Ma ci vuole la fede! Che fede ci vuole! Perché non solo noi siamo quelli di prima, ma anche Lui, che è venuto a salvarci, ha freddo! Anche Lui, che è venuto a salvarci, ha bisogno del latte di una Madre, come diceva, nel testo latino, l’inno alle Lodi: “Colui che dà il cibo agli uccelli, ecco, ha bisogno di un po’ di latte di una mamma…”!
Poter credere tutto questo è davvero perdere la testa: non possiamo altro che essere dei pazzi se siamo cristiani. Per non apparire pazzi, allora di queste cose non ne parliamo più.

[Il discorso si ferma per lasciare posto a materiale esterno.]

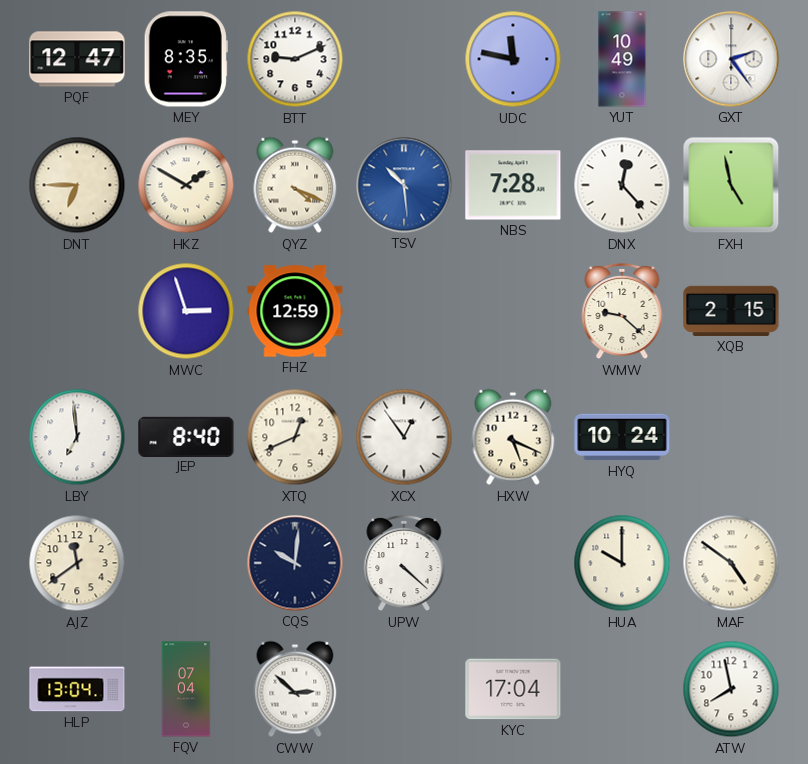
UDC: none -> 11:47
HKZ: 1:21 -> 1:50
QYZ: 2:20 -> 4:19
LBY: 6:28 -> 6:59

È difficile credere! È estremamente difficile credere!
Dio si è fatto un uomo. Se noi riusciamo a contemplare questo Mistero, davvero possiamo contemplare la gloria di Dio, una gloria però che non somiglia nemmeno da lontano alla gloria degli uomini: la povertà e la debolezza sono la misura di questo amore infinito. Egli non si fa nemmeno come te, si fa più debole di te, perché tu lo prenda sulle braccia e lo difenda e lo nutra col tuo amore.
Viviamo nel Paradiso
È questo il Natale. E noi Io dobbiamo vivere oggi e sempre, vivendo la gioia del Paradiso proprio con i nostri malanni, con le piccole incomprensioni di ogni giorno, con questa vita che sembra così stupida e vuota. Dobbiamo vivere il Paradiso proprio in questa povertà, perché Dio si è fatto povero, perché Dio s’è fatto veramente uno di noi, senza cambiare la nostra condizione, ma assumendo Egli stesso questa nostra condizione di miseria, di povertà, di debolezza.
Che fede ci vuole! Sappiamo bene che è difficile saperlo riconoscere: chi lo ha conosciuto quando Egli è nato? La Vergine Maria, ma Ella è la Purissima; e poi, quattro o cinque pastori e nessun’altro. Ed è poi vissuto nel nascondimento per 30 anni. Ed era Dio! Ci vuole fede, sapete! Un Dio fatto uomo, vissuto trent’anni in un villaggio di poveri, in un villaggio sordido, sudicio, come ancora ce ne sono nel Medio Oriente, in cui entrare fa soltanto schifo. Ebbene: Egli è vissuto trent’anni lì e nessuno si è accorto di nulla. Di nulla! Nessuno! E noi dobbiamo dire: quell’uomo era Dio! Che fede ci vuole! Ma se Dio ci dona la fede, davvero allora possiamo dire di contemplare la gloria di Dio.